#### Your task
Using the listing below, show all lines that hold the word "strategy".

#### Source data
"""

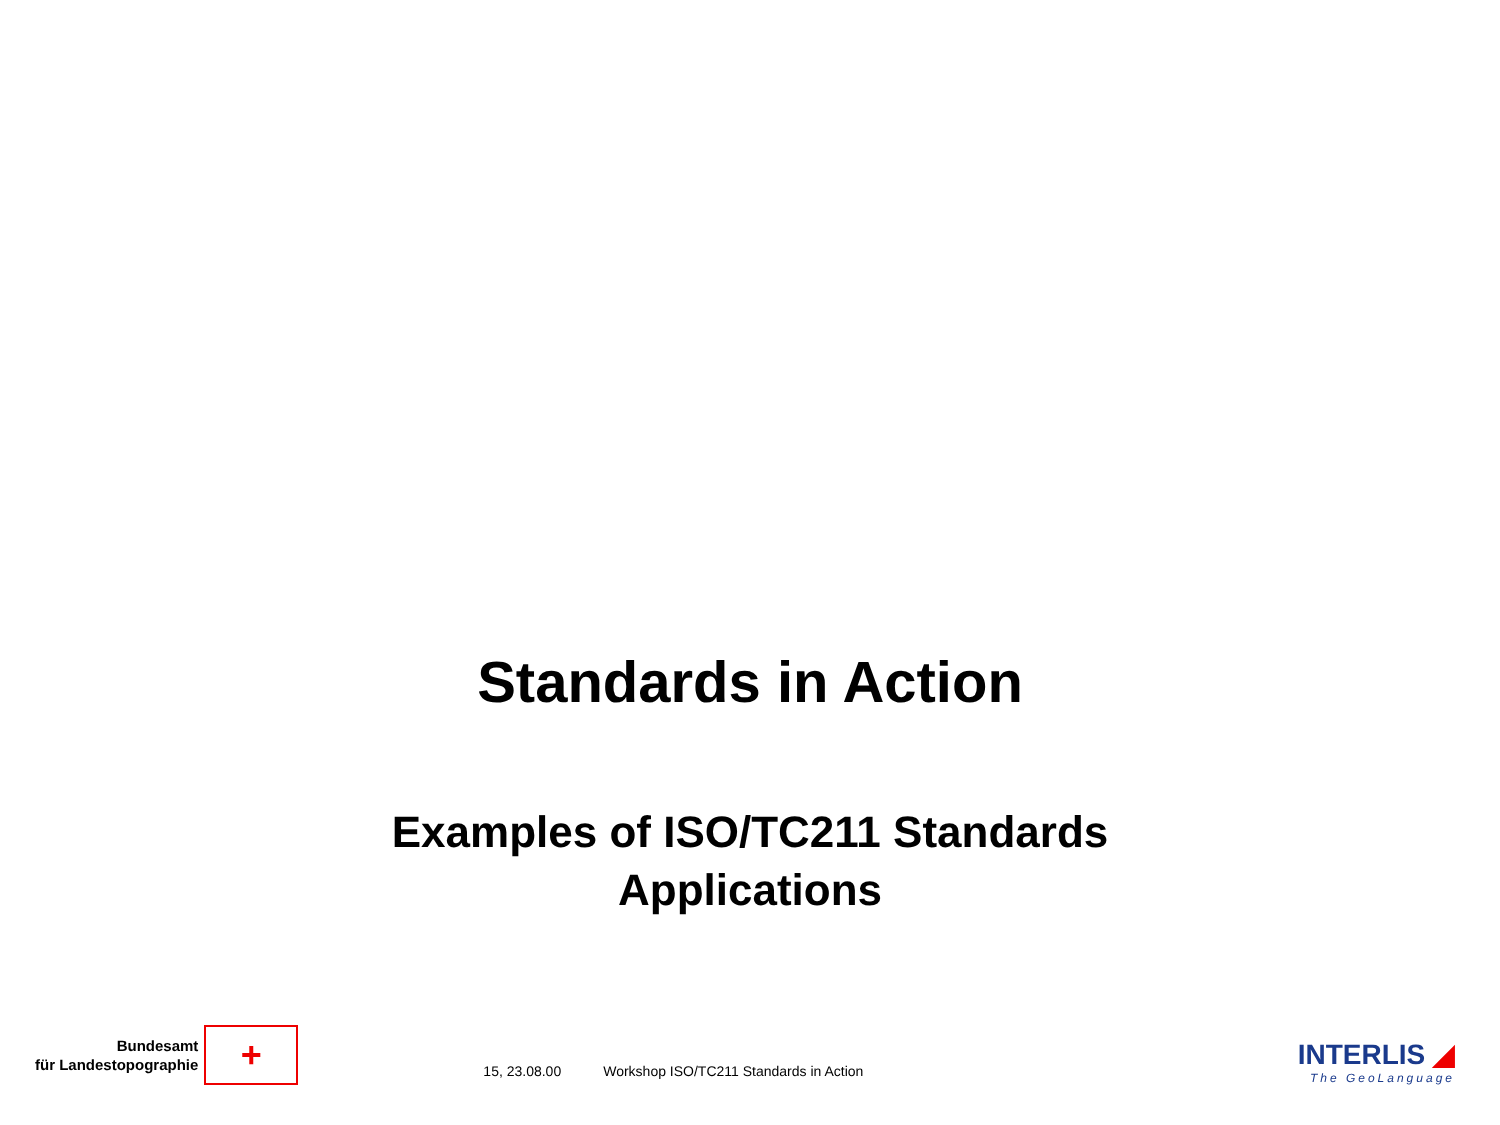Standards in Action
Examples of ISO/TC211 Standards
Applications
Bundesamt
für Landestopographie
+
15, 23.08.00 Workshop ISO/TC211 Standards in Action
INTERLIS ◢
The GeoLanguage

"""
"""

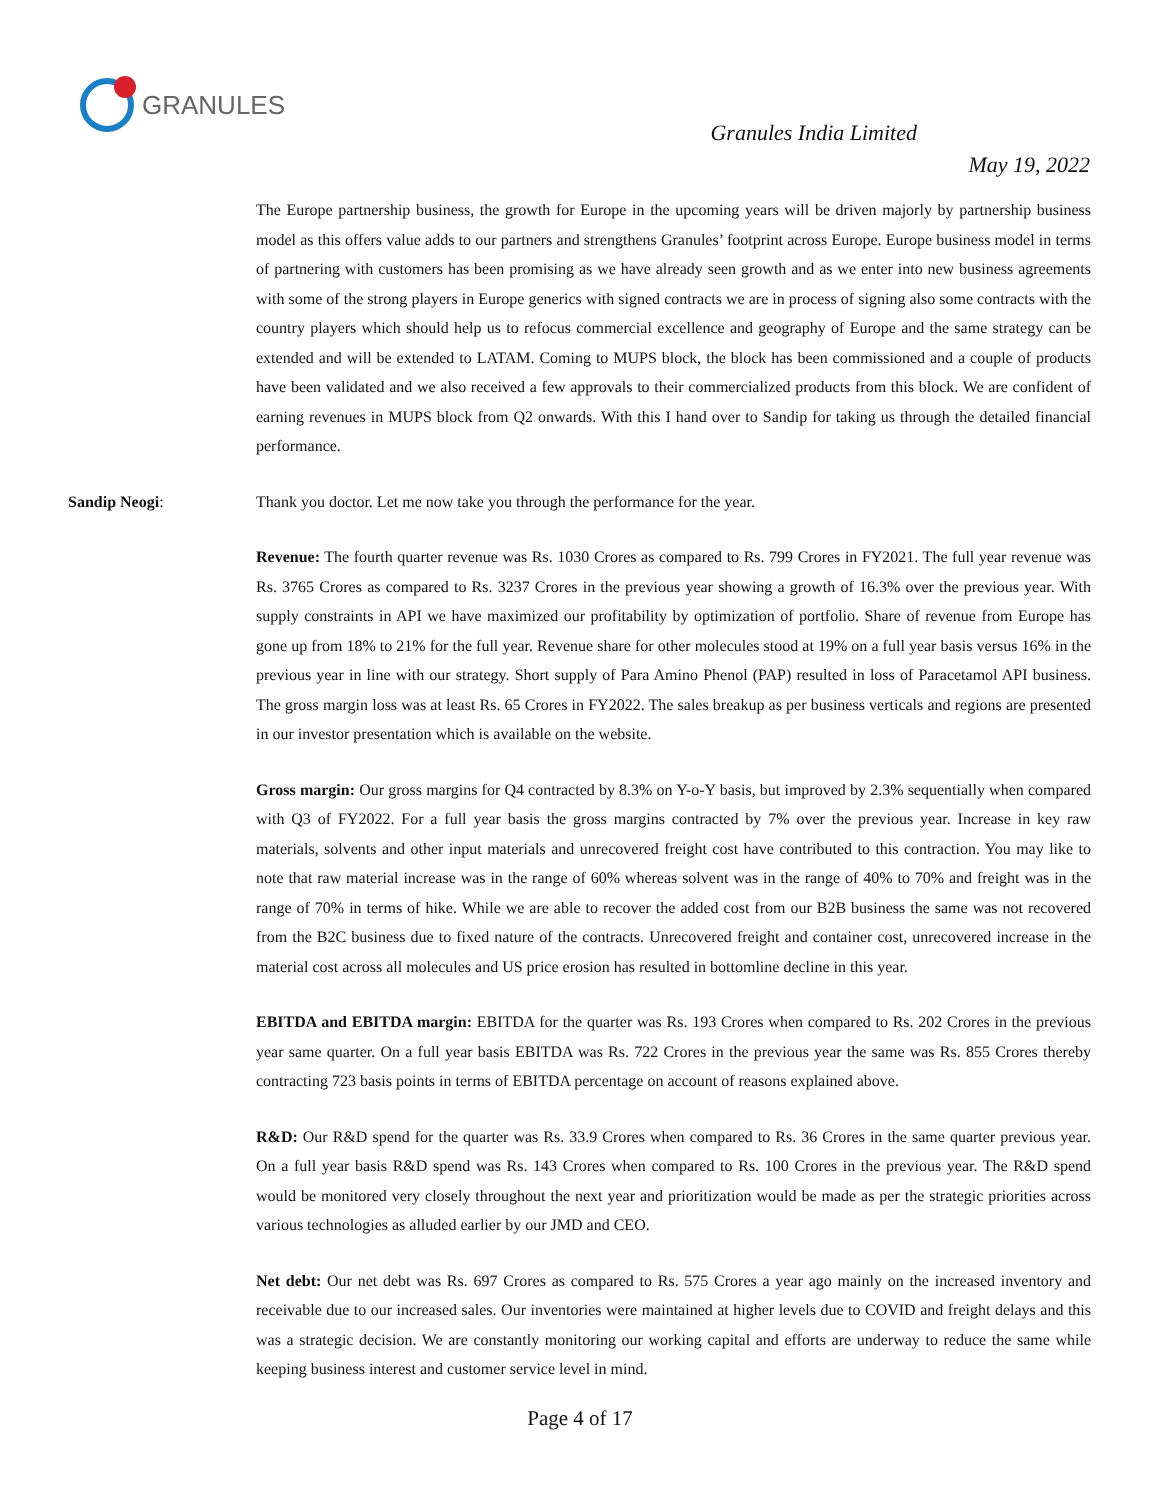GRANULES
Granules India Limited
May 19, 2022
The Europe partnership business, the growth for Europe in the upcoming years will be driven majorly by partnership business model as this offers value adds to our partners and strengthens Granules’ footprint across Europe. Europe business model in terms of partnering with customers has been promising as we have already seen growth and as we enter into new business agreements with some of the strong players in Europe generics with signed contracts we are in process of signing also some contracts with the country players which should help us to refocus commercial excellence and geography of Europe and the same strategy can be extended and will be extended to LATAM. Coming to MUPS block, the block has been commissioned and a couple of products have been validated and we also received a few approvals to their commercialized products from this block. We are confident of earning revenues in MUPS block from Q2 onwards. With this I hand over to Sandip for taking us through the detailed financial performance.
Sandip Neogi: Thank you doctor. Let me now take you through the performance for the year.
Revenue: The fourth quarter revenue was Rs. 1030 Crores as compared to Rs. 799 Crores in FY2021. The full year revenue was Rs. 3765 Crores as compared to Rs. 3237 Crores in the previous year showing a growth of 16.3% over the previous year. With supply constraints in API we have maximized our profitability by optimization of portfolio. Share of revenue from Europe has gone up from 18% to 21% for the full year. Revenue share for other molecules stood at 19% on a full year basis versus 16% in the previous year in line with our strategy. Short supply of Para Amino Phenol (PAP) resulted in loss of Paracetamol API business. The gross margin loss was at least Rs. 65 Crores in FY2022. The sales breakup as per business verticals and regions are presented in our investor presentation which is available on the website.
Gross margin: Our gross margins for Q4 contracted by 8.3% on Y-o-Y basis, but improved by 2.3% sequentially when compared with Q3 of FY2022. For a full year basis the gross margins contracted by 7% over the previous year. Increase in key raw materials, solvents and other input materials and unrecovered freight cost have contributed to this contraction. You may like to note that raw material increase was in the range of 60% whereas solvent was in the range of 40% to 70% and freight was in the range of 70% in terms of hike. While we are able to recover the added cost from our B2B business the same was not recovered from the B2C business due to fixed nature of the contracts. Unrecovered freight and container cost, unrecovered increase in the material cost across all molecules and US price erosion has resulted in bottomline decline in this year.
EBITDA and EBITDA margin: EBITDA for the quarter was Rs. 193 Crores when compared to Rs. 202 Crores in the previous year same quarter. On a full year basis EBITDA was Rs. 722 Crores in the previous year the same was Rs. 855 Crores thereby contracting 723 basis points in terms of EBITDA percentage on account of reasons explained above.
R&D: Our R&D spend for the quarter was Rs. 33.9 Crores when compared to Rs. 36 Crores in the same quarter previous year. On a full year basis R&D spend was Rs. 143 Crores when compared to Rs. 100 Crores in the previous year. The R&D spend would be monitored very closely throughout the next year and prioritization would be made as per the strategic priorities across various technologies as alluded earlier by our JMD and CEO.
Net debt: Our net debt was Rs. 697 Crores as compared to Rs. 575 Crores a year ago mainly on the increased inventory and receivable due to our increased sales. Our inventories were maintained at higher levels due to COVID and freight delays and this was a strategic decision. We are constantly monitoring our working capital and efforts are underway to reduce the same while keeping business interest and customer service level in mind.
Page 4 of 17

"""

#### Answer box
The Europe partnership business, the growth for Europe in the upcoming years will be driven majorly by partnership business model as this offers value adds to our partners and strengthens Granules’ footprint across Europe. Europe business model in terms of partnering with customers has been promising as we have already seen growth and as we enter into new business agreements with some of the strong players in Europe generics with signed contracts we are in process of signing also some contracts with the country players which should help us to refocus commercial excellence and geography of Europe and the same strategy can be extended and will be extended to LATAM. Coming to MUPS block, the block has been commissioned and a couple of products have been validated and we also received a few approvals to their commercialized products from this block. We are confident of earning revenues in MUPS block from Q2 onwards. With this I hand over to Sandip for taking us through the detailed financial performance.
Revenue: The fourth quarter revenue was Rs. 1030 Crores as compared to Rs. 799 Crores in FY2021. The full year revenue was Rs. 3765 Crores as compared to Rs. 3237 Crores in the previous year showing a growth of 16.3% over the previous year. With supply constraints in API we have maximized our profitability by optimization of portfolio. Share of revenue from Europe has gone up from 18% to 21% for the full year. Revenue share for other molecules stood at 19% on a full year basis versus 16% in the previous year in line with our strategy. Short supply of Para Amino Phenol (PAP) resulted in loss of Paracetamol API business. The gross margin loss was at least Rs. 65 Crores in FY2022. The sales breakup as per business verticals and regions are presented in our investor presentation which is available on the website.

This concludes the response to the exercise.